The `.groupby()` method is used to create a grouped object, which we can then apply an aggregation on. For example, if we wanted to know the highest math grade from each classroom:

In [42]:
df.groupby('classroom').math.max()

classroom
A    94
B    98
Name: math, dtype: int64

- We can group by multiple columns as well. To demonstrate, we'll create a boolean column named passing_math, then group by the combination of our new feature, passing_math, and the classroom and calculate the average reading grade and the number of individuals in each subgroup.

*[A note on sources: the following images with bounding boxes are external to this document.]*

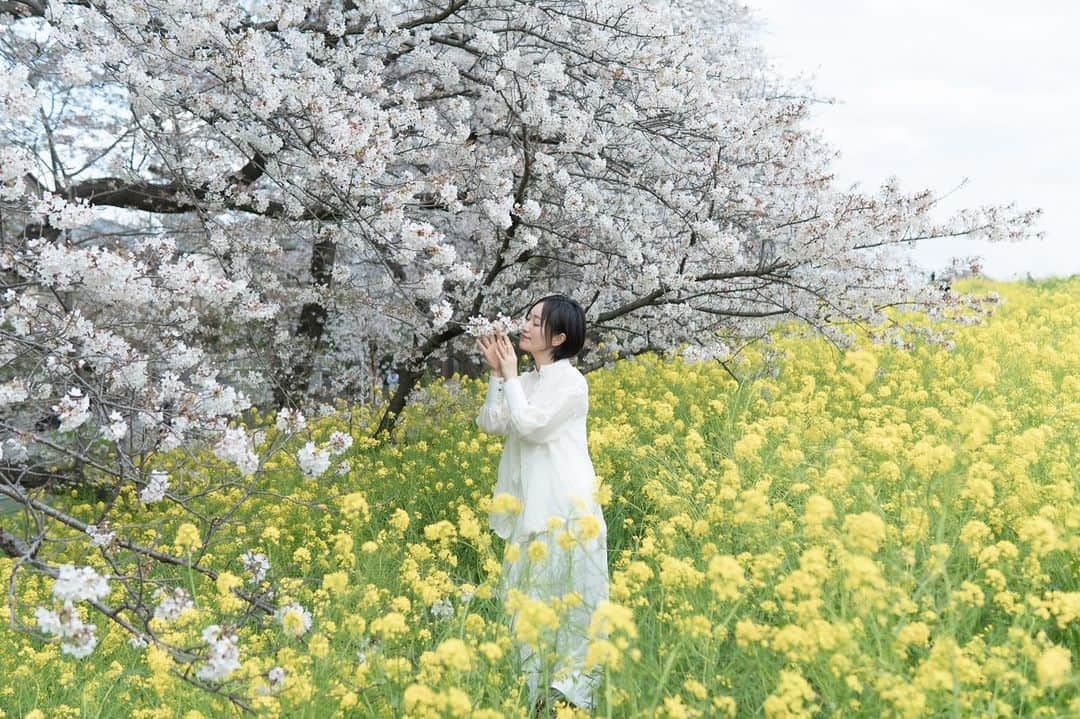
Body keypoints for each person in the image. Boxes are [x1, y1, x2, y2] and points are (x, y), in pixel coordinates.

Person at [474, 294, 609, 716]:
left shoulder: (572, 384)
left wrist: (512, 374)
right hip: (528, 510)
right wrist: (499, 375)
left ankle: (570, 697)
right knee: (526, 602)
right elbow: (492, 423)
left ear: (560, 336)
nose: (526, 327)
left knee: (572, 602)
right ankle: (537, 694)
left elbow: (531, 426)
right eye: (527, 318)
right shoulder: (526, 382)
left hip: (567, 510)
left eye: (536, 321)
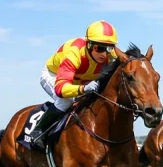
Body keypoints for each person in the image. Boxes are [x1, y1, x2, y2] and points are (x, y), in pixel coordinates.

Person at [29, 21, 118, 150]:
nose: (104, 54)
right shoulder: (74, 52)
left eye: (109, 48)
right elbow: (60, 89)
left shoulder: (111, 55)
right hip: (55, 75)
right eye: (99, 48)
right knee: (66, 101)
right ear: (89, 44)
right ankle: (38, 131)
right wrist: (83, 89)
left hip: (81, 80)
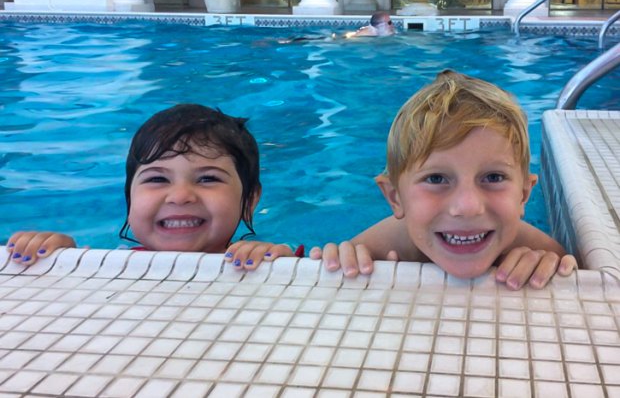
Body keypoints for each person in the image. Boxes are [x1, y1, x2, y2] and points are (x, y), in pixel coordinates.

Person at [312, 70, 577, 290]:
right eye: (436, 178)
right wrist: (341, 260)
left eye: (493, 177)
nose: (467, 206)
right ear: (395, 197)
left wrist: (549, 267)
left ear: (523, 195)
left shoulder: (538, 249)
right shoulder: (375, 248)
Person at [6, 104, 296, 269]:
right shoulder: (110, 265)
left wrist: (278, 264)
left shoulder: (258, 262)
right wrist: (59, 258)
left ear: (250, 200)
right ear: (129, 196)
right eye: (157, 179)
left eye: (208, 178)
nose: (181, 196)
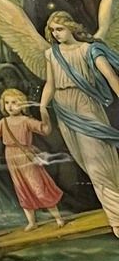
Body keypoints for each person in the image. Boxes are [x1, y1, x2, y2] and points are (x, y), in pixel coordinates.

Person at [39, 13, 119, 234]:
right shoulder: (51, 54)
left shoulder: (88, 50)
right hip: (64, 110)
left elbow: (111, 77)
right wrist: (42, 106)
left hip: (86, 106)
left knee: (97, 165)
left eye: (60, 29)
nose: (56, 34)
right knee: (86, 163)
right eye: (53, 30)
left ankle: (117, 220)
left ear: (71, 28)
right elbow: (50, 84)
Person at [0, 90, 63, 232]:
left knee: (38, 186)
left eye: (14, 102)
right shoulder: (4, 122)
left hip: (25, 156)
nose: (10, 106)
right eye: (7, 103)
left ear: (22, 104)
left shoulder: (26, 121)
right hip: (11, 156)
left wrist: (44, 115)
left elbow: (45, 129)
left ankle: (58, 218)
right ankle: (32, 222)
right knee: (22, 188)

`np.where()` we can create a column based on a condition using np.where()
- general syntax: `np.where(condition, this_where_True, this_where_False)`


In [43]:
df['passing_math'] = np.where(df.math < 70, 'failing', 'passing')

In [44]:
df.head()

Unnamed: 0,name,math,english,reading,classroom,passing_math
0,Sally,62,85,80,A,failing
1,Jane,88,79,67,B,passing
2,Suzie,94,74,95,A,passing
3,Billy,98,96,88,B,passing
4,Ada,77,92,98,A,passing


In [50]:
grade_groups = df.drop(columns='name').groupby(['passing_math', 'classroom']).reading.agg(['mean', 'count'])
grade_groups

Unnamed: 0_level_0,Unnamed: 1_level_0,mean,count
passing_math,classroom,Unnamed: 2_level_1,Unnamed: 3_level_1
failing,A,87.0,2
passing,A,87.166667,6
passing,B,85.25,4


In [51]:
# I can even clean up my columns to make my calculations clearer.

grade_groups.columns = ['avg_reading_grade', 'count_of_students']
grade_groups


Unnamed: 0_level_0,Unnamed: 1_level_0,avg_reading_grade,count_of_students
passing_math,classroom,Unnamed: 2_level_1,Unnamed: 3_level_1
failing,A,87.0,2
passing,A,87.166667,6
passing,B,85.25,4